Another issue I only pondered later was the origin of all the stupidities in the control system. The system in the department store didn’t have any of those problems. It was much simpler, and relied on the common sense of the operators (or luck) to avoid carriers being sent in both directions simultaneously, or the system being switched off or the power failing with a carrier in transit – or carriers getting stuck for any other reason. As far as I’m aware, they’d never had a problem. But if they had had, it wouldn’t have been a safety issue, just a bit of a hassle for some maintenance worker. The RML system had to have safety interlocks. But they needed to be designed competently, and they weren’t. Whether they’d been designed by a UKAEA engineer or by a vacuum systems company engineer I don’t know, I didn’t at the time think to consider the question, although of course I studied the original drawings.

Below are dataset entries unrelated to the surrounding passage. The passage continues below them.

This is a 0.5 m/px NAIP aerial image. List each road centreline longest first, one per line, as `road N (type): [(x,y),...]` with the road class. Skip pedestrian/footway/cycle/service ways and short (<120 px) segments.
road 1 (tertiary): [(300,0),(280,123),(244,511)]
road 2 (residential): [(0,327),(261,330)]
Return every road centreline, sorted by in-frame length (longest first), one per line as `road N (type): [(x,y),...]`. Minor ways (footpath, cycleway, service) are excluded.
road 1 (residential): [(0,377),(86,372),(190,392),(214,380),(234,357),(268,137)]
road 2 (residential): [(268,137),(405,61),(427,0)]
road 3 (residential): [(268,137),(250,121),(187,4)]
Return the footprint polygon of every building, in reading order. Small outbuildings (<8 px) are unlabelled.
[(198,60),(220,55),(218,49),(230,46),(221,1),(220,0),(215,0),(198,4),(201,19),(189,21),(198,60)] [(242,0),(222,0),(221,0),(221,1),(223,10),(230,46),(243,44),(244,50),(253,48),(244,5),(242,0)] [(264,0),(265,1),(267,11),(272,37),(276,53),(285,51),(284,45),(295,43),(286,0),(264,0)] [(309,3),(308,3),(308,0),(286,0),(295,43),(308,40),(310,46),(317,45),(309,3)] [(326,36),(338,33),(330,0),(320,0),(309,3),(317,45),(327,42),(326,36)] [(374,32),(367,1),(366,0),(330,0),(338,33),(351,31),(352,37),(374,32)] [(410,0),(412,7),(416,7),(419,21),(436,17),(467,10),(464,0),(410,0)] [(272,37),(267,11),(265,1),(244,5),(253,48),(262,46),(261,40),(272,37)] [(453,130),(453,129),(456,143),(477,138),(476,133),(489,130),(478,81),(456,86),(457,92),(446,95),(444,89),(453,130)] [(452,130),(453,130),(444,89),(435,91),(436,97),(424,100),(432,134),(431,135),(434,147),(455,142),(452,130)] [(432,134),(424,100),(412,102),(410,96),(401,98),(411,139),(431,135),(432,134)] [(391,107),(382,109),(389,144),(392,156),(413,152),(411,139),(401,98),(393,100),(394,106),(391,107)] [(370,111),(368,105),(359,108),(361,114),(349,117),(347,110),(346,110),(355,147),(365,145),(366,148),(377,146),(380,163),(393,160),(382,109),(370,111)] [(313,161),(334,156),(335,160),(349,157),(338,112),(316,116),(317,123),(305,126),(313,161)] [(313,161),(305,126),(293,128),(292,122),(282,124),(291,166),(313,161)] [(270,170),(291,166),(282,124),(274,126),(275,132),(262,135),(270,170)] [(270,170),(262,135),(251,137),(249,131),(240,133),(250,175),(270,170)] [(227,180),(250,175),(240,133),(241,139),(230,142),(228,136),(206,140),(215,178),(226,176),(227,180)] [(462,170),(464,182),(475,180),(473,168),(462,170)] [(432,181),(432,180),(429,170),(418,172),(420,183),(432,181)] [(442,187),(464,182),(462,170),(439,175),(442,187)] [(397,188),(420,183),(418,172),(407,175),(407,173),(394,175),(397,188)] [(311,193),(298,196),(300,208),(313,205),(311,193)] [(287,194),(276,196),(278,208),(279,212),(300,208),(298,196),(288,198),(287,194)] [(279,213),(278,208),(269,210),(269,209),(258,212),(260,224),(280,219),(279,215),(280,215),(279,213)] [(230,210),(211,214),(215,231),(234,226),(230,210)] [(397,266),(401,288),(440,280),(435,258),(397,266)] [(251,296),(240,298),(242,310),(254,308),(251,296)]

Sadly I had no means of taking surreptitious copies – and in those days I was far too innocent to take them even had I had the facility. I felt quite impudent keeping a copy of my own report and drawings.

[1] My £750 p.a. tax free UKAEA scholarship was a very good income for a student in those days. Among other luxuries I’d splashed out on was a portable typewriter – an Olivetti Lettera 32. At some point, I forget exactly when, I briefly left this on a table in the coffee bar at Queen Mary College while I went to get another coffee – and by the time I got back, it had gone. I was typewriterless for a few years, until I got my beloved Hermes.

[2] I did visit Harwell years later, for other reasons.

[3] These days it’s probably something electronic – but it wouldn’t really surprise me if they still use film.